• _PASSAGE_:

Last updated: March 4, 2023
Article
The McKinley Park Hotel

Photo courtesy of Wally Cole
1972 Hotel Fire
As seen in the 2019 fire that damaged Notre Dame Cathedral, fire often destroys important pieces of history. Denali witnessed such an event when its own important piece of history burned down in 1972.Just after 7pm on September 3, 1972, a fire was reported at the McKinley Park Hotel. Healy and National Park Service firefighters arrived to suppress the fire but not before the 84-room main section of the hotel was destroyed. A 1970 wing addition, with 48 rooms, sustained heavy smoke and water damage. Hotel staff safely evacuated the 265 hotel guests as well as 200 other visitors.
An investigation into the fire determined that faulty wiring started the fire in a false ceiling above the basement tavern and it slowly spread. Fire alarms went off several hours earlier but no fire was located and previous false fire alarms made hotel staff think there was nothing wrong.

• _WHAT YOU WILL DO_:
Continue the article on the 1972 McKinley Park Hotel fire, starting after its final sentence. The lines that follow are separate from the hotel fire article and unrelated to it.

• _EXTRACTED INFORMATION_:
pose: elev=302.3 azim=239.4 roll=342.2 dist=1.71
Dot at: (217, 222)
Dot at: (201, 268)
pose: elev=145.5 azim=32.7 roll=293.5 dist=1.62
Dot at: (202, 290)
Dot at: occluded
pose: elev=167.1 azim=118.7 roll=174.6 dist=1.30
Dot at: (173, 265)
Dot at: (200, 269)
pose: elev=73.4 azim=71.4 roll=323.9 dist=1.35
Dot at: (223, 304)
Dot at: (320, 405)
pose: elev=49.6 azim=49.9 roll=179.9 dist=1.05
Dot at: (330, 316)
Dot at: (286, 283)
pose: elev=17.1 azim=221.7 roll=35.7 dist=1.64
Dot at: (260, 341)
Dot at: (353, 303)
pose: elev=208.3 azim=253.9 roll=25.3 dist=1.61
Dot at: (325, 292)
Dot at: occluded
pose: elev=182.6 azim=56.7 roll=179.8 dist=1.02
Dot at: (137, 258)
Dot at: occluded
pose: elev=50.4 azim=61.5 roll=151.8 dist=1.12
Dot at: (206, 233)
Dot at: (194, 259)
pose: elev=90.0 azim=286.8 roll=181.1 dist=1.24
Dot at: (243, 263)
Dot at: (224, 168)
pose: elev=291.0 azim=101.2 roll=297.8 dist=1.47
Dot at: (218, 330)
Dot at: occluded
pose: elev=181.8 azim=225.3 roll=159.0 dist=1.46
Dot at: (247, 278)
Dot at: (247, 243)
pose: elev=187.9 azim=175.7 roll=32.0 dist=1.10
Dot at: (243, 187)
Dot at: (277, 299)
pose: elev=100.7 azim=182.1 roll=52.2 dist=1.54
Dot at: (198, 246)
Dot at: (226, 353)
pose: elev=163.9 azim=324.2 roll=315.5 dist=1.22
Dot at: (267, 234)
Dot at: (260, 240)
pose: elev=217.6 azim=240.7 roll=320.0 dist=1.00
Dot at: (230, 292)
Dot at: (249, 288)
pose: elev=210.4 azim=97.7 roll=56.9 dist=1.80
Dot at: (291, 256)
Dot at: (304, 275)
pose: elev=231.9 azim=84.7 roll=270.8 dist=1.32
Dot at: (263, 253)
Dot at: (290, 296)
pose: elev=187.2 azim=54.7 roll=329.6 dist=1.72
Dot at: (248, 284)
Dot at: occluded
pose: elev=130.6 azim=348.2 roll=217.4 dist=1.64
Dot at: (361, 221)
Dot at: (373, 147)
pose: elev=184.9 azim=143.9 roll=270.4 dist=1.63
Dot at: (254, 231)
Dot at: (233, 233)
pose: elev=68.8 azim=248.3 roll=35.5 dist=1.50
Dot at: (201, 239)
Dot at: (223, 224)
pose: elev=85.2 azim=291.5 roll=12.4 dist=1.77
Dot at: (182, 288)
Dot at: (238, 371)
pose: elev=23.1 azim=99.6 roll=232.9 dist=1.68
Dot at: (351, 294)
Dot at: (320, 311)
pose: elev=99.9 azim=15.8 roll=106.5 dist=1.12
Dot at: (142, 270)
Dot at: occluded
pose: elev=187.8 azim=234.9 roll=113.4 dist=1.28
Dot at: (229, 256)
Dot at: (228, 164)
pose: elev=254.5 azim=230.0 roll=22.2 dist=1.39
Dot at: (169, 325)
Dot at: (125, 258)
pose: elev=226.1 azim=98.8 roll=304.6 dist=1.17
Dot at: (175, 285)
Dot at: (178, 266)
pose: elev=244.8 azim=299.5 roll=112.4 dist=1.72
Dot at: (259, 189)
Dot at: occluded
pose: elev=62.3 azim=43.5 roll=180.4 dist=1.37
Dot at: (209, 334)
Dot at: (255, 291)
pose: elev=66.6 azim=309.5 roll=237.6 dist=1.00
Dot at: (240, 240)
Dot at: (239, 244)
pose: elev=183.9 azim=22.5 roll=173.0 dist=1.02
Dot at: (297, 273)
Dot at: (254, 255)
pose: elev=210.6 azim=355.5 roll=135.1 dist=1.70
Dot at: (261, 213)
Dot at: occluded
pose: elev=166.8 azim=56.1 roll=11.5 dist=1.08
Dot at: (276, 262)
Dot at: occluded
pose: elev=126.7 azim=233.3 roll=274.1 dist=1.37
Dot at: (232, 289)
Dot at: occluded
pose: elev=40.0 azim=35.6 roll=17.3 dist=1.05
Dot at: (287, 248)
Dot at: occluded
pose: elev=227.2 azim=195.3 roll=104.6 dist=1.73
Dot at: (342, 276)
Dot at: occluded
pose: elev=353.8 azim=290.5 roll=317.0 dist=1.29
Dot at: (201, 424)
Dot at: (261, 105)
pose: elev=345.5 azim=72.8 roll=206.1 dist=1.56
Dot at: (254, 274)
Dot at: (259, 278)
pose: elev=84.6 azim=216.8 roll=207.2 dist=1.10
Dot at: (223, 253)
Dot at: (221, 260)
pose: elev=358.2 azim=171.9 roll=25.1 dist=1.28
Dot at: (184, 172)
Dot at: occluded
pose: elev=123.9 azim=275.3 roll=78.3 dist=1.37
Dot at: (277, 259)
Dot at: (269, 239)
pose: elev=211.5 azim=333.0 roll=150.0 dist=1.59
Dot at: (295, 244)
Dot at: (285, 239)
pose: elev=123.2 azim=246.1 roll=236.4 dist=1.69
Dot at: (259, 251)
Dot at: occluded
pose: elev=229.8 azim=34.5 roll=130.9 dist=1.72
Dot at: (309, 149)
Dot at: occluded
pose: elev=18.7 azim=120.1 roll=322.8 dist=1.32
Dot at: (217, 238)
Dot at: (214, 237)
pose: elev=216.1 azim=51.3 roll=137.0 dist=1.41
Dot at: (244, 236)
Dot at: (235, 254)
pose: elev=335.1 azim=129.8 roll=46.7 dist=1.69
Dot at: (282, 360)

• _TASK RESPONSE_:
DENA Museum Collection 12-26
History
In July 1937, Interior Secretary Harold Ickes used Works Progress Administration funds to begin building the McKinley Park Hotel. The hotel facility was located about 300 yards west of the train station and opened on June 1, 1939. The new hotel could accommodate up to 200 overnight guests and contained a large lobby, dining room, cocktail lounge, snack bar, facilities for rangers to conduct programs, an employee dormitory, and a power plant.[1]
Initially, the government-owned Alaska Railroad was in charge of managing the hotel, but from 1942 until 1945, the Army took over and used the facility as a year-round rest and recreation center. After World War II, the hotel continued to operate year-round. During the Korean War in the early 1950s, the Army and then the Air Force helped manage the hotel and again used it as a year-round rest camp [2]

USGS Library hca00205

DENA Museum Collection 30-22

DENA Museum Collection 30-13
Footnotes
[1] The Works Progress Administration (WPA) was a part of President Franklin Roosevelt’s New Deal program that carried out public works projects and employed millions of people. The hotel was located where the Denali Visitor Center parking lot is today.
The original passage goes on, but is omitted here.